Так составилось мнение об Алексее Петровиче как о человеке неуживчивого характера; мнение это поддерживалось в высших слоях общества, и многие сторонились его, из боязни попасть на язык… Язык был причиною многих неудовольствий, перенесенных Ермоловым по службе, так что, на верху своей славы, он думал оставить службу, не представлявшую ему ничего приятного. В откровенном и дружеском письме к А.В. Казадаеву он хорошо сам рисует свое положение в армии и отношения к окружавшим его лицам. «Напрасно стал бы я искать извинений, – писал он[279], – в том, что не писал тебе. Скажу правду: пустого писать не хотел, а о деле не смел. Представился верный случай[280], и я душевно рад говорить с другом, от которого никогда не укрывал чувств моих.

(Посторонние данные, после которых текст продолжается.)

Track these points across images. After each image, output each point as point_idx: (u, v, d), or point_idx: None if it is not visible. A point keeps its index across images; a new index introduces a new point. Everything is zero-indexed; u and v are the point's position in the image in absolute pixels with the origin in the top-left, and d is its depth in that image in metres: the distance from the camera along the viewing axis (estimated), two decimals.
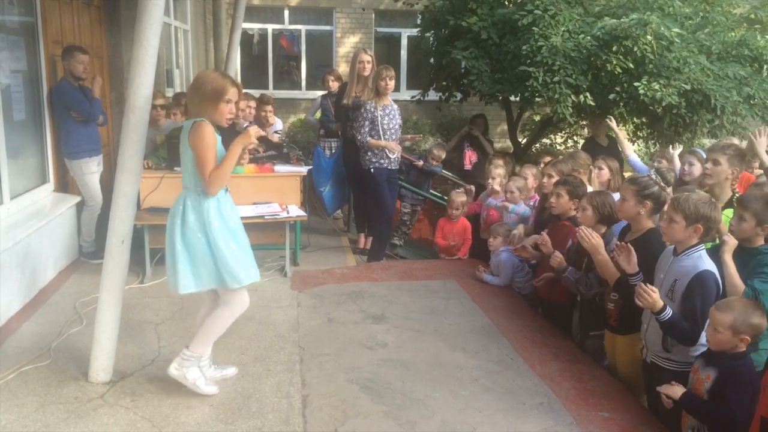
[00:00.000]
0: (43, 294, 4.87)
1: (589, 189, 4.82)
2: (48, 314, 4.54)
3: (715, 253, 3.40)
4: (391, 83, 6.06)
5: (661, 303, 3.20)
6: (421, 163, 7.52)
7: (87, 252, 5.71)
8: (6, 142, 4.70)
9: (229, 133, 3.42)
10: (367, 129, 6.07)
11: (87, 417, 3.24)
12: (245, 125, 3.46)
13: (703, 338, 3.29)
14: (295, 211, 5.62)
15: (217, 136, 3.31)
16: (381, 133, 6.08)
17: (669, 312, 3.19)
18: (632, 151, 6.13)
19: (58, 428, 3.14)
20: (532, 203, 5.72)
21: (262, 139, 5.58)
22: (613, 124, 6.21)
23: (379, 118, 6.06)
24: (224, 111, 3.23)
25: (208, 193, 3.26)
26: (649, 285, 3.21)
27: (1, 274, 4.23)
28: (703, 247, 3.32)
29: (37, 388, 3.51)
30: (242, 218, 5.05)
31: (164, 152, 5.83)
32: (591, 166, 5.29)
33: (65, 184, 5.79)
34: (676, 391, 3.00)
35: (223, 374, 3.67)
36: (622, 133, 6.51)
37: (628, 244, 3.51)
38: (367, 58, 6.29)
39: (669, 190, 3.76)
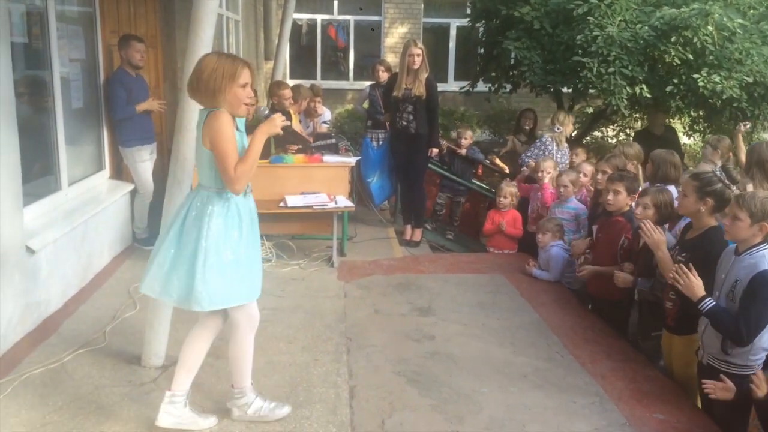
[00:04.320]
0: (99, 278, 4.99)
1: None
2: (103, 298, 4.65)
3: None
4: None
5: (701, 291, 3.13)
6: (464, 151, 7.44)
7: (140, 238, 5.83)
8: (65, 130, 4.82)
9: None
10: None
11: (140, 400, 3.31)
12: (266, 111, 3.23)
13: (766, 342, 3.17)
14: (343, 202, 5.63)
15: (240, 132, 2.95)
16: None
17: (709, 303, 3.13)
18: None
19: (111, 411, 3.21)
20: (579, 197, 5.60)
21: (289, 134, 5.54)
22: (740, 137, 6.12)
23: None
24: (241, 97, 2.81)
25: (233, 192, 2.84)
26: (684, 267, 3.15)
27: (59, 258, 4.35)
28: (767, 245, 3.18)
29: (92, 370, 3.60)
30: (291, 208, 5.09)
31: None
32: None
33: (120, 171, 5.92)
34: (727, 394, 2.90)
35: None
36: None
37: (682, 266, 3.31)
38: (416, 51, 6.20)
39: (734, 188, 3.61)
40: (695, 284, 3.17)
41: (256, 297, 3.03)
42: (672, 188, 4.36)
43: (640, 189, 4.51)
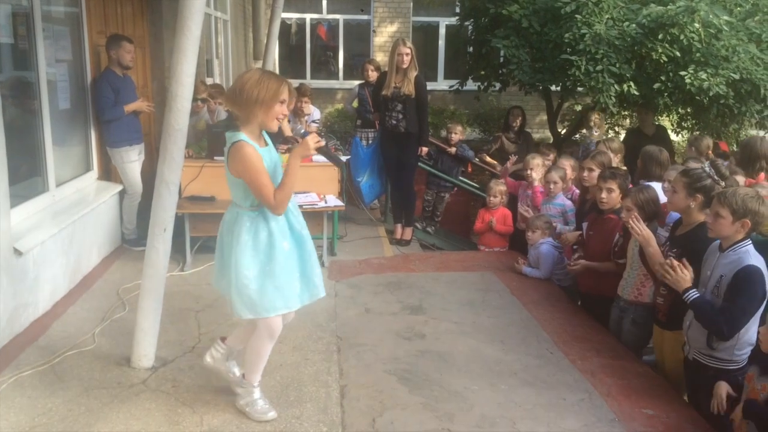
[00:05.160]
0: (88, 280, 4.96)
1: None
2: (92, 300, 4.62)
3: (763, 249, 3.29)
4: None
5: (687, 282, 3.17)
6: (453, 150, 7.45)
7: (129, 239, 5.80)
8: (52, 131, 4.79)
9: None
10: None
11: (129, 402, 3.29)
12: (302, 131, 3.31)
13: (752, 338, 3.20)
14: (333, 201, 5.62)
15: (268, 146, 3.04)
16: None
17: (693, 293, 3.17)
18: None
19: (101, 412, 3.19)
20: (569, 195, 5.62)
21: (276, 135, 5.54)
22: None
23: None
24: (277, 113, 2.90)
25: (276, 214, 2.94)
26: (674, 260, 3.20)
27: (47, 260, 4.32)
28: (750, 242, 3.21)
29: (81, 372, 3.58)
30: None
31: (205, 142, 5.88)
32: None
33: (108, 172, 5.88)
34: (738, 413, 2.91)
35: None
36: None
37: (673, 260, 3.35)
38: (405, 50, 6.19)
39: (723, 184, 3.63)
40: (681, 278, 3.21)
41: (288, 310, 3.09)
42: (657, 185, 4.38)
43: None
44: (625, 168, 5.02)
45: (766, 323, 2.86)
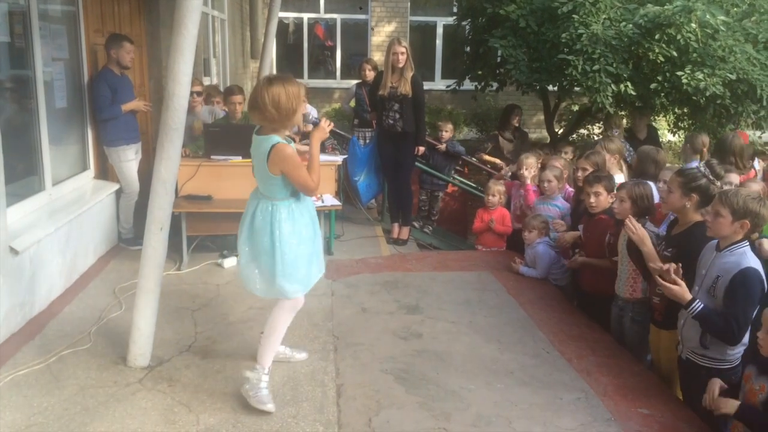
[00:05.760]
0: (84, 279, 4.95)
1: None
2: (88, 299, 4.62)
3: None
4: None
5: (689, 295, 3.16)
6: (443, 146, 7.45)
7: (126, 238, 5.79)
8: (48, 129, 4.78)
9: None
10: None
11: (125, 401, 3.29)
12: (313, 118, 3.56)
13: (744, 338, 3.21)
14: (330, 201, 5.62)
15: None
16: None
17: (698, 306, 3.15)
18: None
19: (97, 411, 3.19)
20: (563, 195, 5.62)
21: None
22: None
23: None
24: (302, 111, 3.40)
25: (311, 195, 3.35)
26: (672, 272, 3.17)
27: (43, 259, 4.32)
28: (748, 243, 3.22)
29: (77, 371, 3.57)
30: None
31: (203, 141, 5.87)
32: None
33: (105, 171, 5.88)
34: (731, 405, 2.89)
35: (295, 356, 3.78)
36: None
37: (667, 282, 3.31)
38: (401, 49, 6.19)
39: (718, 183, 3.64)
40: (683, 291, 3.18)
41: (311, 286, 3.42)
42: (652, 184, 4.39)
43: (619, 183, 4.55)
44: (618, 167, 5.02)
45: (763, 326, 2.85)
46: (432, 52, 13.29)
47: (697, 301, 3.16)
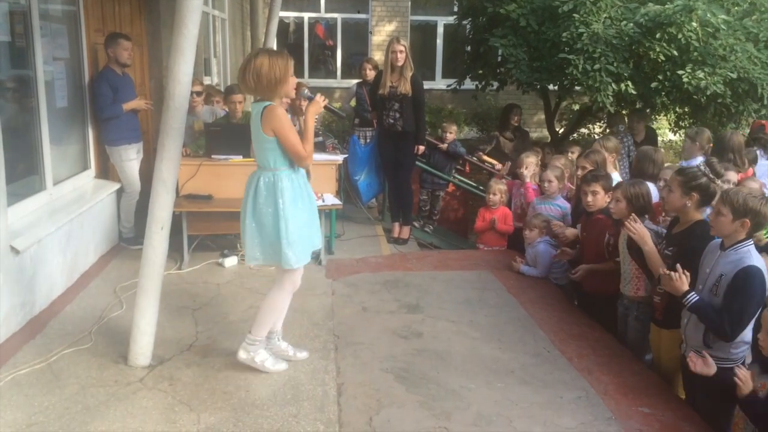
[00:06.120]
0: (85, 278, 4.96)
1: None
2: (89, 298, 4.62)
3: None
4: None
5: (685, 287, 3.16)
6: (445, 146, 7.45)
7: (126, 237, 5.80)
8: (49, 129, 4.78)
9: None
10: None
11: (126, 400, 3.29)
12: (306, 92, 3.69)
13: (747, 336, 3.21)
14: (331, 200, 5.62)
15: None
16: None
17: (693, 297, 3.17)
18: None
19: (98, 411, 3.19)
20: (564, 194, 5.62)
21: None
22: None
23: None
24: (292, 82, 3.41)
25: (303, 166, 3.45)
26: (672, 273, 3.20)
27: (44, 258, 4.32)
28: (752, 242, 3.21)
29: (78, 370, 3.58)
30: None
31: (203, 141, 5.88)
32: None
33: (106, 170, 5.88)
34: (708, 369, 2.98)
35: (296, 355, 3.79)
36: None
37: (671, 273, 3.35)
38: (399, 47, 6.18)
39: (719, 182, 3.64)
40: (675, 282, 3.20)
41: (309, 259, 3.55)
42: (651, 184, 4.39)
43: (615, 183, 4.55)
44: (613, 165, 5.04)
45: (762, 327, 2.85)
46: (432, 52, 13.28)
47: (692, 293, 3.18)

Мы отдыхаем не после побед, не на лаврах – отдыхаем после горячего начала кампании. Перемирие положило на нас узы бездействия; скоро оно кончится, и нет сомнения, что действия начнутся с жестокостью. Многие думали, что перемирие сие поведет к миру. Обольщенные надеждою на содействие австрийцев мнили, что они дадут мир Европе. Дипломаты наши как неким очарованием уповали нас, но кажется, что нельзя уже обманываться, а остается только благодарить ловкость дипломатов за продолжительный обман. Австрийцы, кажется, уже не союзники нам. Наполеон господствует над ними страхом, над Францом II родством и законом, к которому привязан он с возможным малодушием.

Перемирие дало нам время усилить нашу и прусскую армии значительно, но я думаю, что Наполеон еще с большею пользою употребил время. Недавно еще верили мы, что когорты его не согласятся перейти Рейн, набраны будучи для внутренней отечества обороны; что не посмеют предстать перед лицо наше и что страх и ужас в сердце их. В Люцене встретили мы силы превосходные. Сражению дан был вид победы; но, поистине, она не склонилась ни на ту, ни на другую стороны. Мы остались на поле сражения и на другой день отступили. Армия прусская, потеряв много, имела нужду устроиться, и граф Витгенштейн не видал возможности противустать на другой день. Далее и далее, мы перешли Эльбу и перенесли с собою неудачи. Под Бауценом решились дать сражение. Многие полагали выгоднее отступить, в ожидании, что австрийцы начнут действовать и что неприятель, следуя за нами, удобнее даст им тыл свой. Многие из самого преследования неприятеля уразумевали, что Наполеон, без уверенности в австрийцах, не шел бы с такою дерзостию и так далеко. Бауценское сражение было плодом дерзости людей, счастием избалованных. Граф Витгенштейн желал его; Дибич, достойнейший и знающий офицер, поддерживал его мнение. Говорят, что Яшвиль уверял в необходимости сражения. Могущество Витгенштейна облекло Яшвиля в великую силу; государь приписывает ему сверхъестественные дарования и с удивлением говорит о нем; сказывают, что он был причиною сего сражения. Оно было не весьма кровопролитно; артиллерия играла главнейшую роль; атак было весьма мало или почти не было, а потому и потеря умеренная. Неприятель, искусным движением войск своих, может быть и превосходством сил, а более, думаю, Наполеон, поверхностью искусства и головы, растянул нас чрезвычайно и ударил на правое крыло, где Барклай-де-Толли, с известною храбростию и хладнокровием, не мог противиться.





274

Казадаеву, от 4 января 1814 г.

275

Впоследствии, когда портрет был уже издан, старик, получив один экземпляр его, был в восторге. «Примите, – писал он, – почтенный мой благодетель, живейшую мою благодарность за подарок. Вы бы не могли меня ничем облагодетельствовать, кроме сего подарка. Выгравирован прекрасно; искусство приносит честь художнику, но сходство меня удивило. Я знаю, что он не дает с себя снимать портрета, за что у нас и ссора бывала; чтобы украсть так сходство, это искусство удивительное…» (Письмо от 22 ноября 1817 г.).

276

«Русский вестник», 1864 г., № 5, с. 250.

277

«Русский вестник», 1863 г., № 9, с. 179.

278

Слова графа Платова, присутствовавшего при этом разговоре. См. Сочинения Дениса Давыдова, ч. II, издание четвертое, с. 88.

279

Письмо это без г., месяца и числа. По содержанию своему оно должно быть отнесено не ранее как к концу 1813 г. и носит на себе характеристичную пометку рукою Ермолова: «Прошу изодрать письмо».

280

Он отправил письмо со своим адъютантом, капитаном Поздеевым.